Football players can’t get their own drinks. It’s odd. They appear coordinated but they can’t seem to master the intricate interplay between helmet, drinking device and mouth so universities have to hire dozens of waiters and waitresses to mingle with the players with the sole duty of squeezing streams of liquid through facemasks and into parched little throats.
It’s always bugged me that these players are such pampered babies that all they are willing to do in the getting-a-drink department is hold their mouths open. I have often wondered why these athletes seem so eager for a hit off one of those Gatorade bottles, then I heard about Tipsy Tech.
Byron plays corner for Tipsy Tech. Like everyone on the Tech roster, he’s been around the block. He got kicked out of a few schools; he got kicked out of a lot of bars. But Tech believes everyone deserves a second chance, so here’s Byron, hungover, sweating out another practice two days before game day. Almost all of his teammates are in the same boat, outcasts, drunks, riding the last-chance express. Football was supposed to be the way out, they all love it, but they all love the bottle too. With everyone trying to get clean, detractors of the school have started to call it 12-Step State. Regardless of who they’re playing, they always seem to be lining up against John Barleycorn.
Midway through practice, Byron is approached by a little boy with a water bottle. He’s surprised, he knows he’s not one of the regular waterboys. Turns out he’s the coach’s son, he had the day off of school and his dad brought him to help out. “Need a drink?” Byron says, “What is it?” “Gatorade.” “No thanks.” Byron heads off in the other direction looking for one of the regulars. When he spies one, the dude holds the Gatorade bottle up about a foot above the shoulder, as if ready to give Byron a hands-free drink the way the university primadonnas do on TV. Byron puts his hand up to stop him, “What is it?” “Scotch and soda.” Byron puts his hand down, tilts his head back and gratefully accepts the cocktail stream.
Last year Byron and his codependent teammates figured out there was no way they could get through practice, let alone the season, sober, so they pooled their money and replaced the university volunteers that served as waterboys (and watergals) with bartenders. Now the team typically plays like crap, but they’re much happier. Wins and losses are pretty much the same when you’re buzzed.

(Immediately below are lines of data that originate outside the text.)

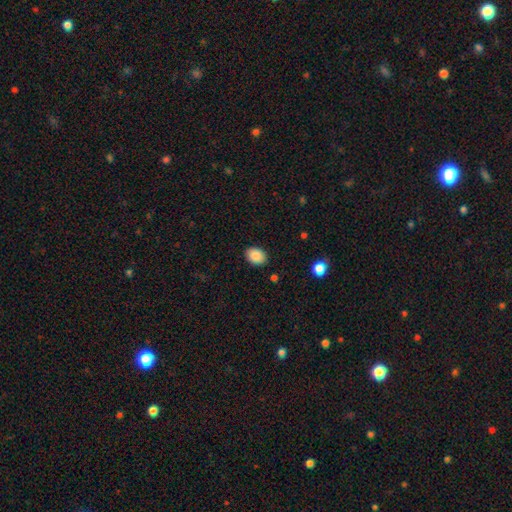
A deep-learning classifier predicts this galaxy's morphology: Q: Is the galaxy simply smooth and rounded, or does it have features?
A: smooth — 89%.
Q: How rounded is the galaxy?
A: in between — 67%.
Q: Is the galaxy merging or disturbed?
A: none — 89%.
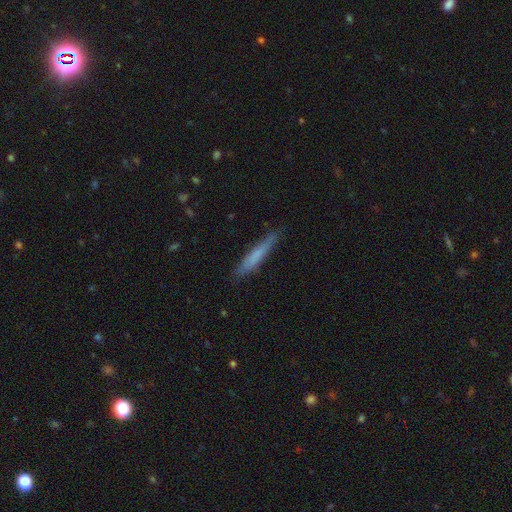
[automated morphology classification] This is likely a smooth galaxy (69%). How rounded: clearly cigar-shaped (95%). Merging: clearly none (86%).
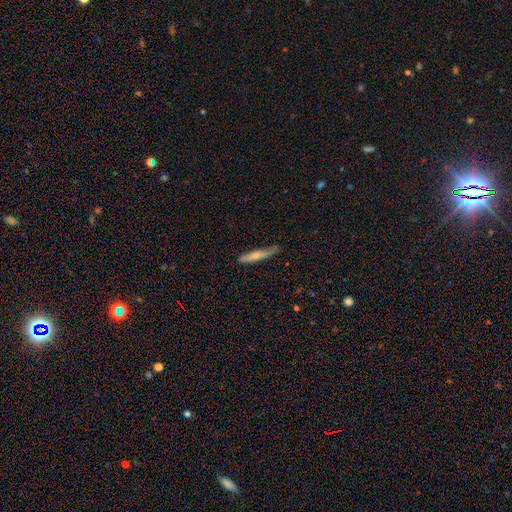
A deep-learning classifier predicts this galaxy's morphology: Overall: smooth (57%; featured or disk 38%). How rounded: cigar-shaped (89%). Merging: none (69%).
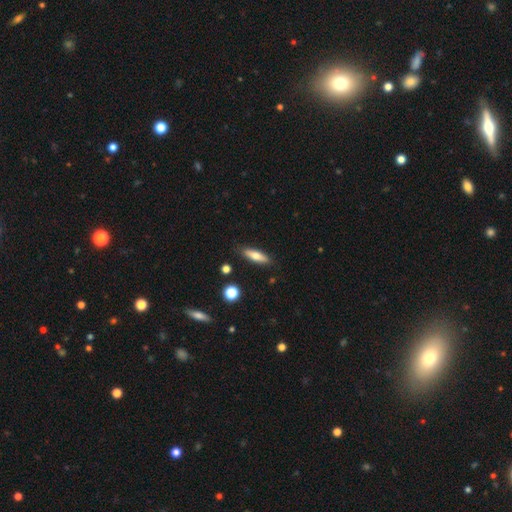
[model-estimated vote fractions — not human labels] Q: Smooth or featured?
A: smooth (67%); runner-up: featured or disk (26%)
Q: How rounded?
A: cigar-shaped (59%); runner-up: in between (38%)
Q: Merging?
A: none (86%); runner-up: minor disturbance (10%)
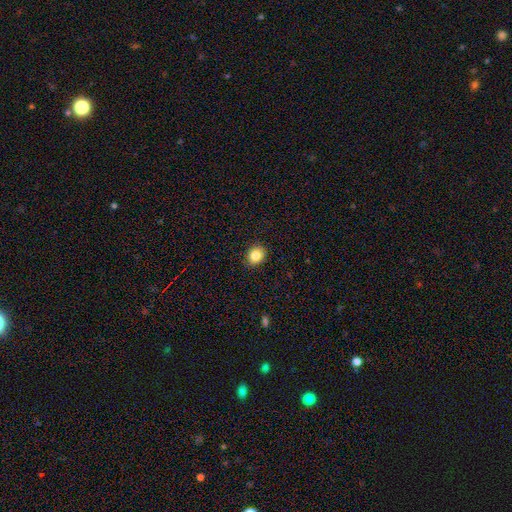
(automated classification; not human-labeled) smooth_or_featured: smooth (p=0.84) [alt: star or artifact p=0.10]
how_rounded: round (p=0.56) [alt: in between p=0.43]
merging: none (p=0.89) [alt: minor disturbance p=0.08]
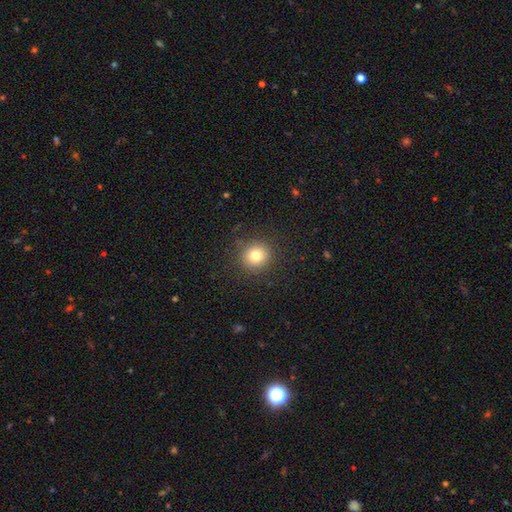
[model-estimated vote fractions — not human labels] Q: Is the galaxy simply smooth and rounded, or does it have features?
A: smooth — 78%.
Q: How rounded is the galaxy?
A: round — 88%.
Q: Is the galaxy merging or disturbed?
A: none — 89%.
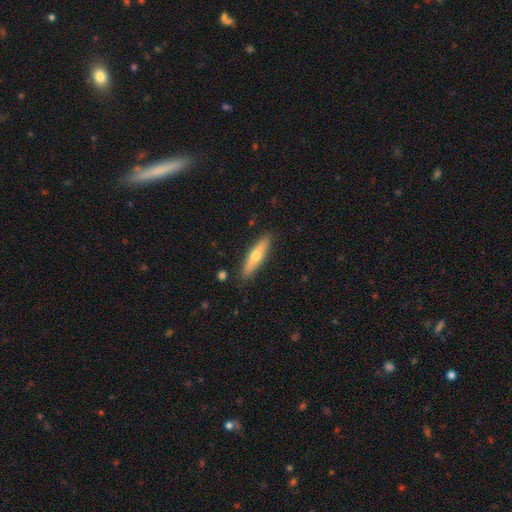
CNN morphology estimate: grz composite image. It shows a smooth galaxy with no disk features (53%) that is cigar-shaped (78%). Merging: none (88%).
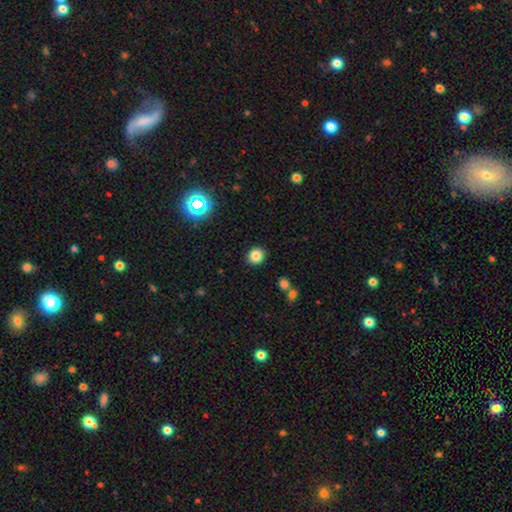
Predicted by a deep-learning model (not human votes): Smooth or featured: smooth — 82% (star or artifact — 12%)
How rounded: round — 83% (in between — 16%)
Merging: none — 90% (minor disturbance — 6%)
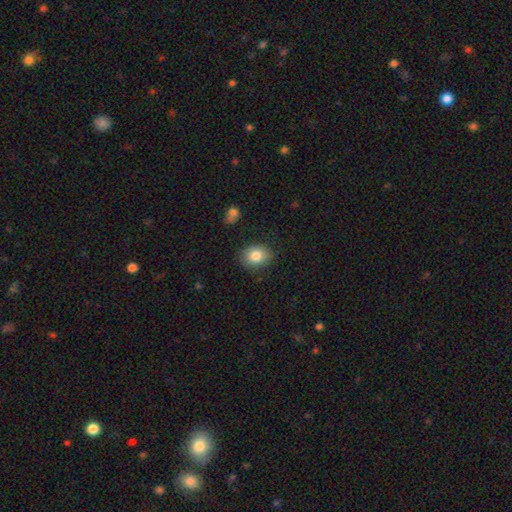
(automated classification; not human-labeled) The model was most divided on "how rounded": in between: 53%, round: 46%, cigar-shaped: 1%. More confident: smooth or featured — smooth (83%); merging — none (83%).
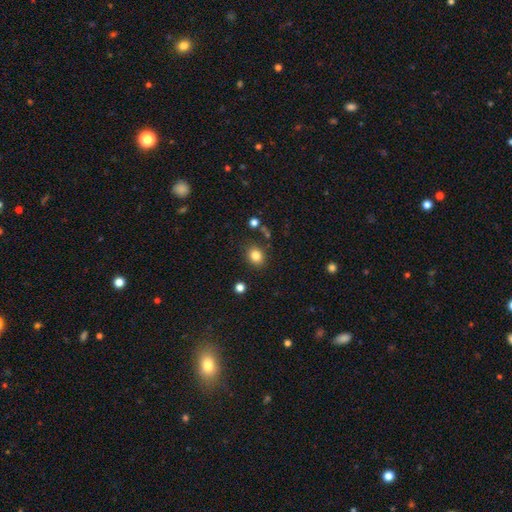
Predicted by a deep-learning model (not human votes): smooth_or_featured: smooth (p=0.83) [alt: star or artifact p=0.11]
how_rounded: round (p=0.57) [alt: in between p=0.42]
merging: none (p=0.83) [alt: minor disturbance p=0.11]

The team has three bartenders, uh, “waterboys.” They weren’t hard to find. Since everyone at Tipsy Tech is a recovering drunk there are all kinds of students with industry experience. They turn the ex-bouncers into linemen and the former saloon servers into waterboys and girls. They get course credit for helping out with the team. They serve up whatever they can steal or get cheap from Costco. Early on they discovered that beer wouldn’t work because it would either go flat or it would start to foam out of the little hole in the top of the green Gatorade bottles. Anything with fruit juice made the players heave and fancy drinks with multiple ingredients took too much time and energy – I mean, shit, these weren’t really bartenders. So what you had essentially was hard alcohol mixed with something clear – scotch & soda, gin & tonic, bourbon & water – to cut down on the smell of the hooch and to make the booze budget go farther.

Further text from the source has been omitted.